Mobility & Transport.
-0.75%
Commerce & Mktplaces
-8.71%
Climate & Sustain.
-11.57%
Web3 & Digital Assets
-12.30%
Source: NPM Tape D® data

Recent Events
  • The UAE announced that it will leave OPEC (Wall Street Journal, 4/29).
  • OpenAI has missed some internal targets for revenue and new users; shares of its partners Oracle, CoreWeave and SoftBank slipped as a result. (Wall Street Journal, 4/28).
  • Google will invest up to $40 billion ($10 billion initially) in Anthropic at a $350 billion valuation. Google will also supply five GW of compute to Anthropic starting next year (The Information, 4/27).
  • Microsoft and OpenAI restructured their partnership again, eliminating OpenAI’s exclusivity agreement with Microsoft Azure and capping Microsoft’s revenue sharing agreement (Pitchbook, 4/28).

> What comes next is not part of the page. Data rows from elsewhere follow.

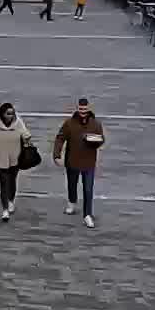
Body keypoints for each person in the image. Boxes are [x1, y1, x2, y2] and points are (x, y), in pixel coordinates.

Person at [53, 98, 105, 228]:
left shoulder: (96, 124)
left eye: (85, 109)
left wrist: (95, 141)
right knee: (72, 184)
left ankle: (87, 214)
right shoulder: (69, 123)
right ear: (77, 109)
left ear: (88, 109)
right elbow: (60, 138)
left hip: (88, 162)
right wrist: (57, 154)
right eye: (81, 109)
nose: (83, 111)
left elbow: (101, 139)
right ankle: (72, 201)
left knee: (88, 189)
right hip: (72, 161)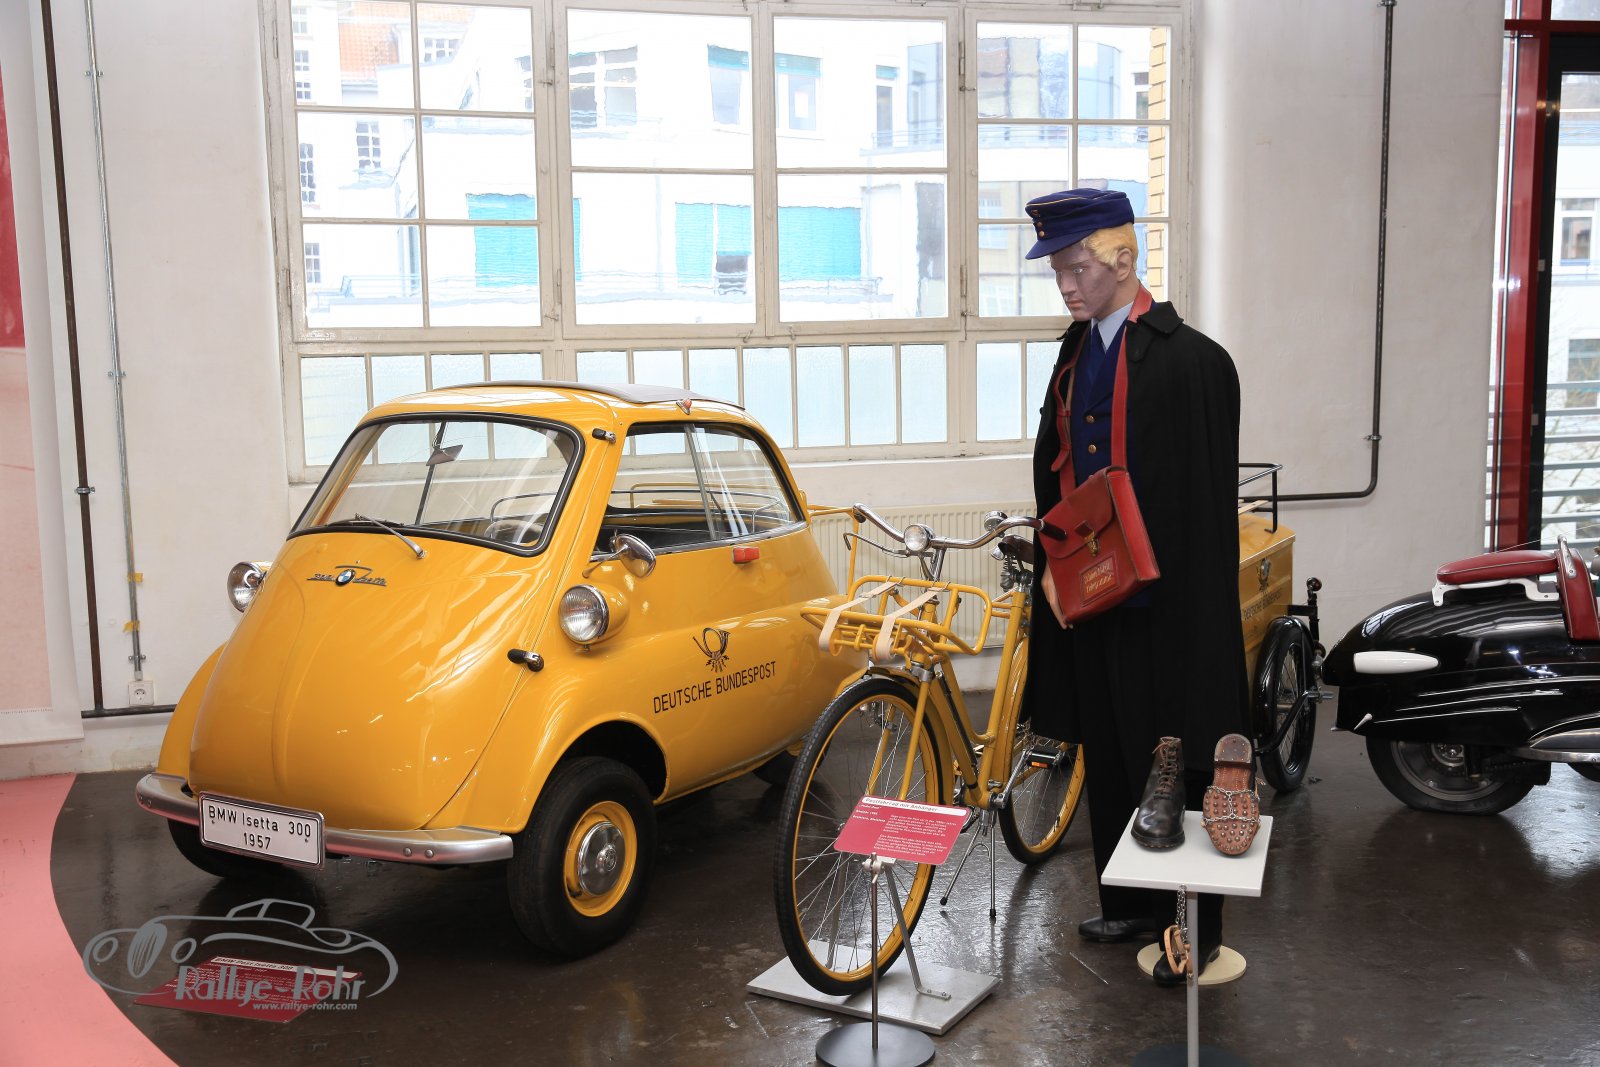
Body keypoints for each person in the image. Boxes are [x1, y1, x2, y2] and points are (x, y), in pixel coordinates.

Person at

  • The Pentagon tapped 12 companies to build the space-based interceptor (SBI) component of Golden Dome. The 12 are: Anduril Industries, Booz Allen Hamilton, General Dynamics Mission Systems, GITAI, Lockheed Martin, Northrop Grumman, Quindar, RTX Raytheon, Sci-Tec, SpaceX, True Anomaly and Turion Space (Payload, 4/27).

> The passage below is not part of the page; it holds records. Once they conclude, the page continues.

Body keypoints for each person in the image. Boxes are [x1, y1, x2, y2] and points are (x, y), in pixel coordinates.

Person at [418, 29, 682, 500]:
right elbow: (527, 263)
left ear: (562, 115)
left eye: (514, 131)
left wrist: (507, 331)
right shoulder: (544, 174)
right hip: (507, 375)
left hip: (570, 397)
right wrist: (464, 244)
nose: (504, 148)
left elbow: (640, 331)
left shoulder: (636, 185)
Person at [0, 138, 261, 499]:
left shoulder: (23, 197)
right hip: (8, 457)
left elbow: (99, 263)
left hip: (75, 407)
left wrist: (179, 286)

  • Wisconsin’s utility commissioners announced strengthened safeguards to ensure that large data center customers pay all of the costs for new power built to serve them (The Information, 4/27).
  • Related Digital and Blackstone finalized financing for a $16 billion Oracle data center campus in Michigan, with debt financing anchored by PIMCO (The Information, 4/27).

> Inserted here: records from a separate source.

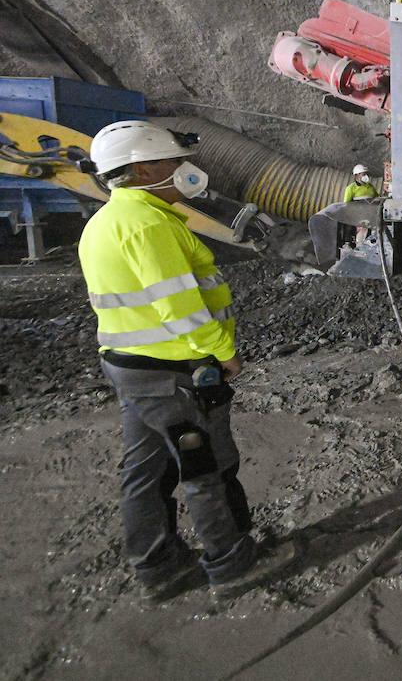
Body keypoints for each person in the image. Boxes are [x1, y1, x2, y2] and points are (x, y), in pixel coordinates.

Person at [78, 120, 296, 602]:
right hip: (172, 372)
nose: (183, 169)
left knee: (147, 470)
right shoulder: (149, 226)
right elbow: (179, 309)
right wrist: (223, 353)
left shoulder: (108, 220)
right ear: (142, 169)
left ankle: (158, 566)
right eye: (173, 161)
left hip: (133, 368)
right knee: (205, 466)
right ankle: (231, 563)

  • The FCC dismissed bids by SpaceX, AST SpaceMobile and others to access mobile satellite service (MSS) spectrum. This cements certainty for existing spectrum owners such as Globalstar (which Amazon announced plans to acquire a couple of weeks ago) and Iridium (Space News, 4/23).
  • T-Mobile said that its Starlink service is seeing less usage than expected (The Information, 4/30).
  • China blocked Meta’s $2 billion acquisition of Manus (Wall Street Journal, 4/27).

Notable Capital Raises
Anthropic
$50B Raise$850-900B Valuation
Anthropic has received multiple preemptive offers to raise $50 billion at an $850-900 billion valuation (Axios, 4/30).
True Anomaly
$650M Raise$2.2B Valuation
True Anomaly, a company building defense-focused autonomy and mobility capabilities in space, raised a $650 million round at a $2.2 billion valuation (Payload, 4/28).
Ineffable Intelligence
$1.1B Raise$5.1B Valuation
Ineffable Intelligence, a British startup aiming to build AI systems that learn without human data using reinforcement learning, raised $1.1 billion at a $5.1 billion post-money valuation (StrictlyVC, 4/28).
Vinted
$1B Secondary$9.4B Valuation
Vinted, an online marketplace for secondhand goods, sold $1 billion of shares in a secondary sale at a $9.4 billion valuation (StrictlyVC, 4/28).
Cognition
$25B Valuation
Cognition, an AI coding startup, is in talks to raise new funding at a $25 billion valuation (Pitchbook, 4/27).
Starcloud
$2.2B Valuation
Orbital data center company Starcloud is in talks to raise capital at a $2.2 billion valuation (The Information, 4/30).
Rogo
$160M RaiseSeries D
Rogo, an AI platform for finance, raised a $160 million Series D (Axios, 4/30).
Aidoc
$150M RaiseSeries E
Aidoc, a medical imaging platform, raised a $150 million Series E (Axios, 4/29).
ScoutAI
$100M RaiseSeries A
ScoutAI, a frontier lab for defense, raised a $100 million Series A, while Firestorm Labs, which makes containerized manufacturing units to 3D print drones on site, raised an $82 million Series B (Axios, 4/29).

Notable Exits
  • Hawkeye 360, a provider of satellite-based signals intelligence for US government agencies, is seeking to raise $416 million in an IPO that could value the company at as much as $2.4 billion (Bloomberg, 4/27).
  • Canadian AI lab Cohere will acquire German AI lab Aleph Alpha for an undisclosed price (The Information, 4/27).
  • Csquare, a Dallas-based co-location and data center services provider backed by Brookfield Infrastructure Partners, confidentially filed for an IPO (Pitchbook, 4/27).